Myanmar’s de facto leader, Senior General Min Aung Hlaing, has repeatedly visited Russia throughout the years. During his most recent visit, where he received "honorary professorship" from the Russian Defense Ministry, he thanked Moscow for making his country’s armed forces “one of the strongest in the region”. A few years earlier, Laotian leader Thongloun Sisoulith was similarly effusive with his praises for Russia, claiming "everything that is in the Laos armed forces is connected with Russia."
Over the past two decades, Russia’s total arms exports to Southeast Asia amounted to $10.7 billion, far larger than exports from both the U.S. ($8.2 billion) as well as China ($2.6 billion). But Russia’s charm offensive is not confined to arms exports alone.
During the COVID-19 pandemic, which wreaked havoc across Southeast Asian economies, Russia claimed to have produced the first-ever vaccine, Sputnik V, which, according to Putin, is as "reliable as a Kalashnikov assault rifle." Throughout the past year, Moscow has launched its own ‘vaccine diplomacy’ initiative, exploring co-production deals with multiple Southeast Asian countries, including Vietnam and Indonesia.
Fretting over lack of support from Western allies, Duterte ordered tens of millions of Sputnik V doses following a virtual meeting with Putin earlier this year.

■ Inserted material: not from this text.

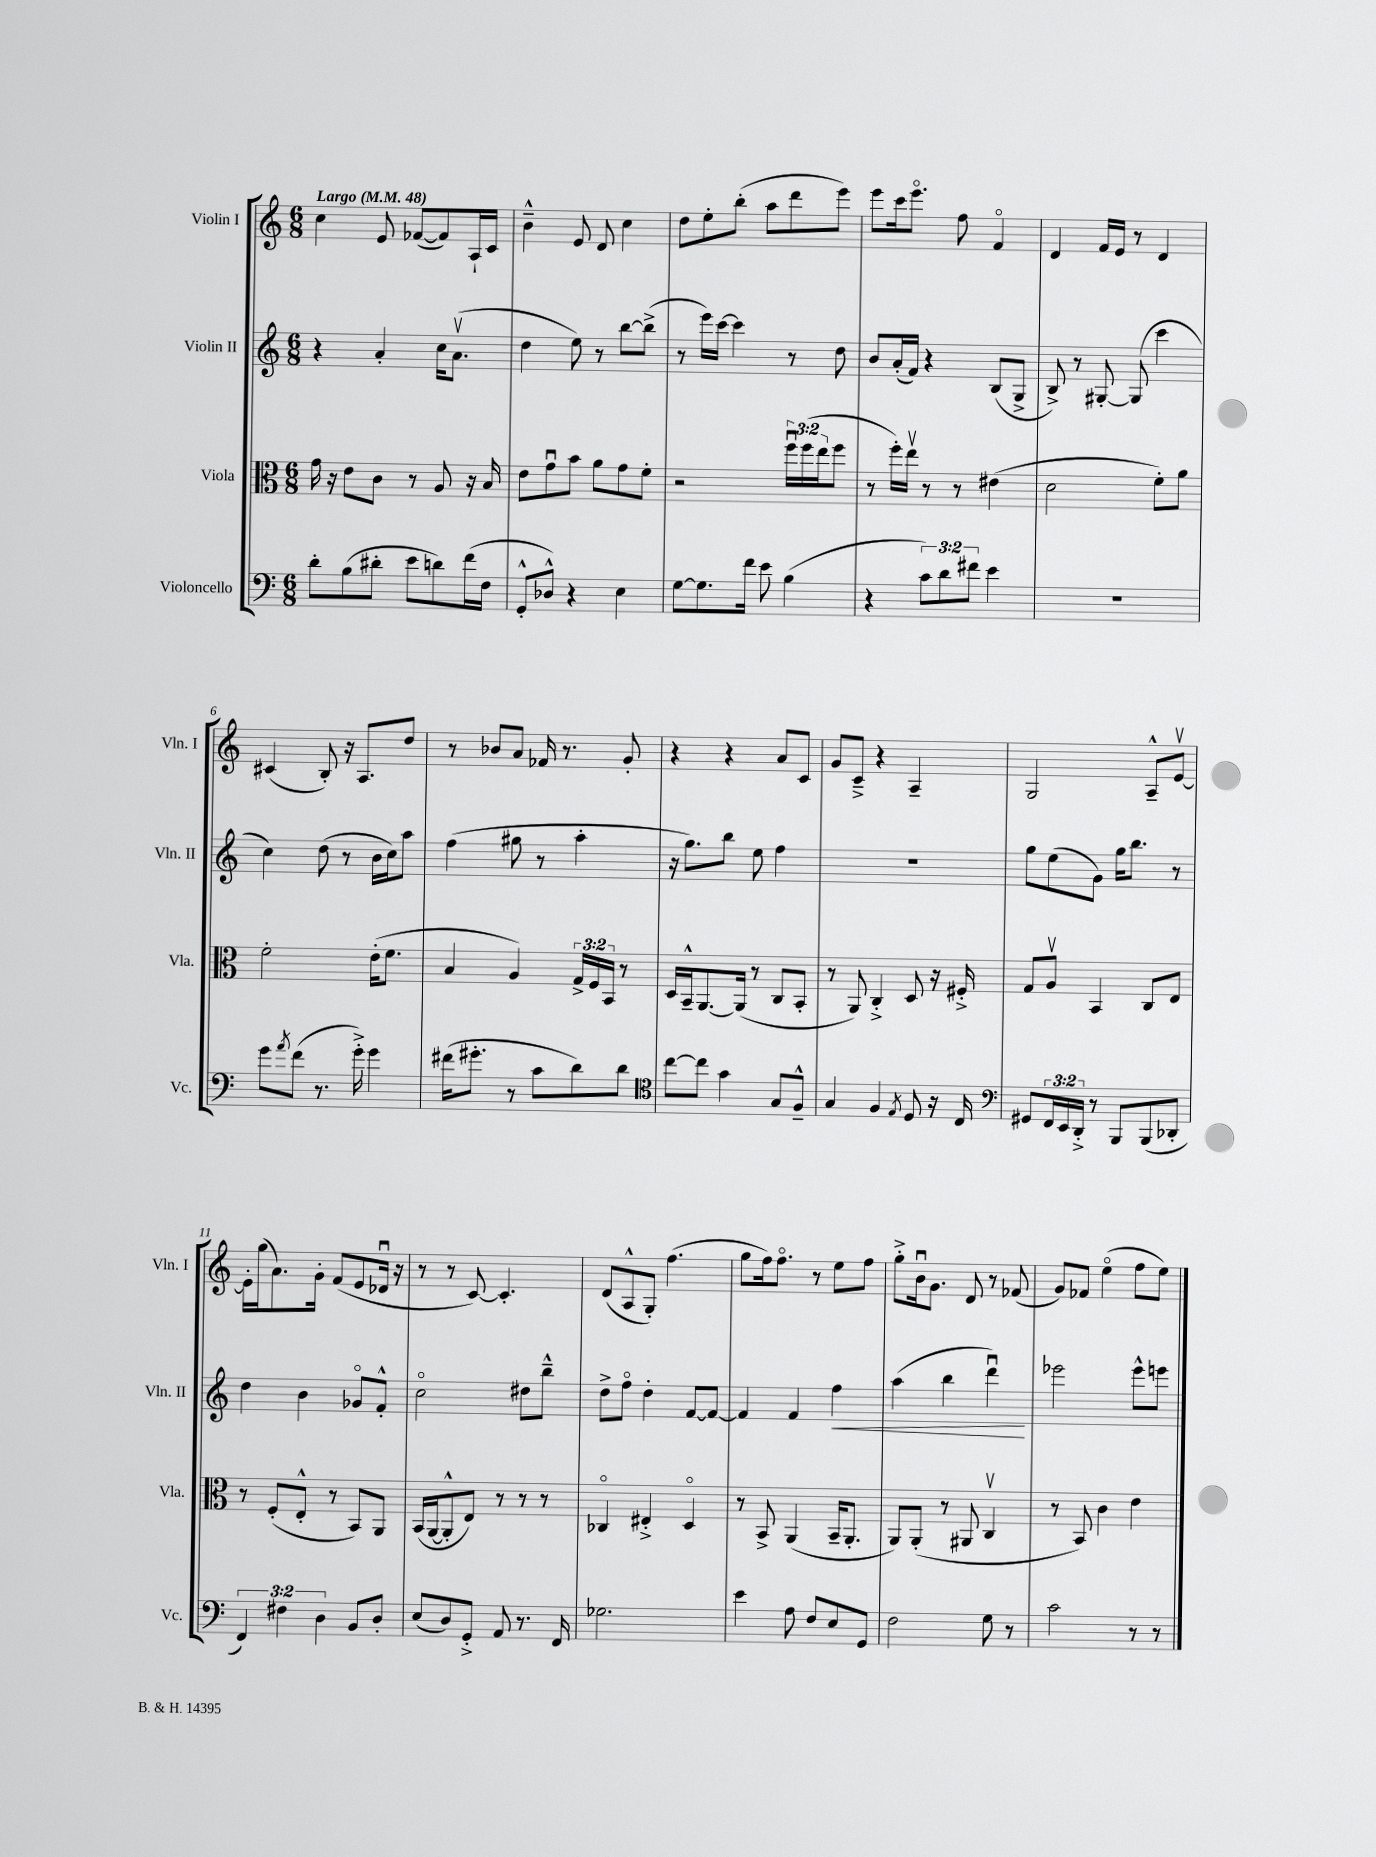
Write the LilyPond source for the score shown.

Recognizing Moscow’s growing regional influence, the Association of Southeast Asian Nations (ASEAN) foreign ministers held a special meeting with their Russian counterpart, Sergei Lavrov, earlier this year in order to discuss regional issues.
Despite Russia’s major strides, however, the Eurasian power still has a long way to go before becoming a true “third force” in the region. The Eurasian power’s Achilles heel is clearly economics, with bilateral ASEAN-Russia trade standing at a meagerly $18.2 billion in 2019. To put things into perspective, China’s (U.S.$644 billion) as well as U.S.’s ($292.4 billion) trade with Southeast Asian nations is exponentially larger.
Thus, enhancing trade and investment linkages will be central to accomplishing the ASEAN-Russia "Comprehensive Plan of Action" over the next five years. Major powers must realize that strategic influence ultimately boils down to economic diplomacy and the corresponding ability of external actors to assist post-pandemic recovery across Southeast Asia.